:: Aim of the exercise ::
As the answer, give exactly the lines of the records below from the one with "ring pip: (174, 78)" through the one with "middle pip: (435, 345)", ends included and pictures left out.

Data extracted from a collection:
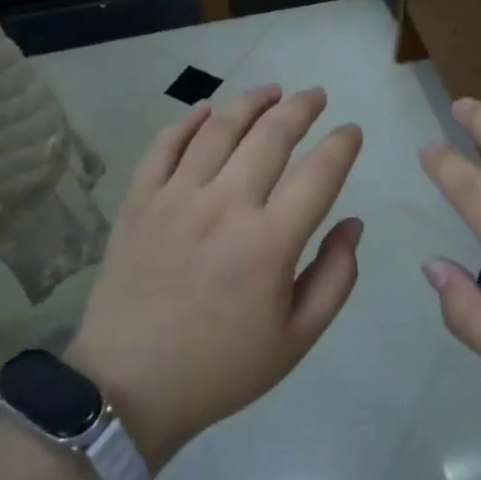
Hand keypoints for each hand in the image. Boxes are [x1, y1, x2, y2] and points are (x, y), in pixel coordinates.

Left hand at [66, 85, 362, 467]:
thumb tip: (353, 223)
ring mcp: (175, 198)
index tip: (352, 131)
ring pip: (219, 128)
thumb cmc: (221, 368)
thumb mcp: (296, 339)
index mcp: (269, 243)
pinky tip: (207, 109)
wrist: (127, 388)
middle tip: (317, 96)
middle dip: (301, 108)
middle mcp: (224, 206)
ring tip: (272, 91)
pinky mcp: (139, 200)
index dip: (342, 144)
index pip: (319, 172)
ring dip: (251, 102)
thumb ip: (335, 277)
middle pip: (271, 135)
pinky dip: (188, 121)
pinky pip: (165, 145)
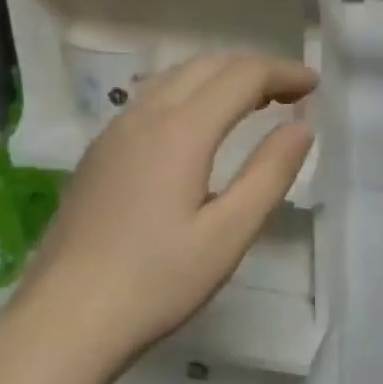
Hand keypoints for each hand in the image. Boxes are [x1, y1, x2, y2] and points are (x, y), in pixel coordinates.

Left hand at [2, 52, 316, 383]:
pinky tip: (201, 129)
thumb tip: (302, 127)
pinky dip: (190, 95)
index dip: (283, 73)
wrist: (67, 317)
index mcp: (181, 131)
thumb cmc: (158, 281)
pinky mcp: (99, 154)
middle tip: (293, 93)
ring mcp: (114, 133)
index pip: (241, 76)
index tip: (315, 86)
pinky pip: (151, 100)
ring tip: (255, 104)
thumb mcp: (230, 233)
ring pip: (174, 78)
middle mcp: (144, 116)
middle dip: (255, 70)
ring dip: (220, 78)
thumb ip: (270, 174)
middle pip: (206, 66)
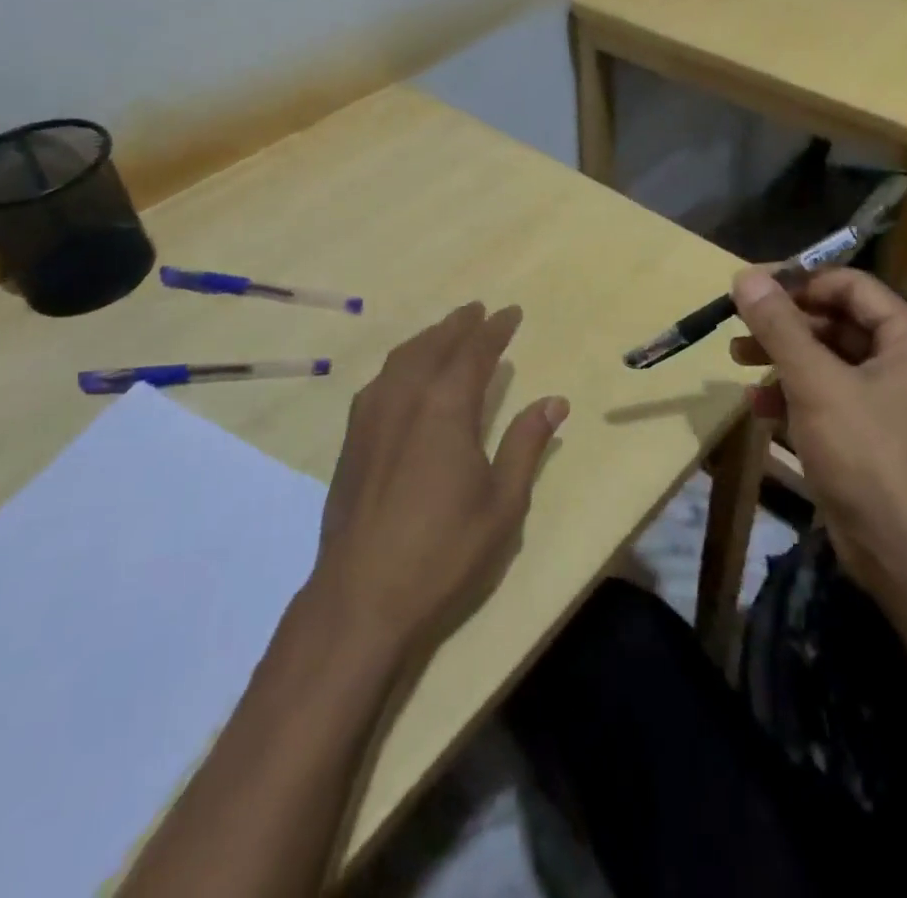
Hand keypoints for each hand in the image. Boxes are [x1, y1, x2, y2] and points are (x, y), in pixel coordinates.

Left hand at [311, 303, 566, 655]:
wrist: (360, 596)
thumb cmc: (443, 551)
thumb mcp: (503, 502)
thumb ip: (526, 444)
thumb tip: (554, 402)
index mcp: (446, 406)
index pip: (474, 352)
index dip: (495, 329)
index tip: (512, 312)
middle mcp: (405, 397)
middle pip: (435, 345)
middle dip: (460, 324)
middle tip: (479, 310)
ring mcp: (372, 416)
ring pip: (403, 358)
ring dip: (428, 338)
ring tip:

:: Answer to the problem ::
ring pip: (174, 78)
middle mcp: (144, 116)
middle dip: (255, 70)
ring dip: (220, 78)
thumb ip: (270, 174)
middle pip: (206, 66)
Hand keypoints for each hand in the image. Boxes are [x1, y1, x2, y2] and points are (x, y), in pixel coordinates.

Left hand at [311, 303, 566, 655]:
wrist: (360, 596)
thumb cmc: (443, 551)
thumb mcp: (503, 502)
thumb ip: (526, 444)
thumb tip: (554, 402)
index mcp: (446, 406)
index pip: (474, 352)
index dip: (495, 329)
index tip: (512, 312)
middle mcp: (405, 397)
middle pip: (435, 345)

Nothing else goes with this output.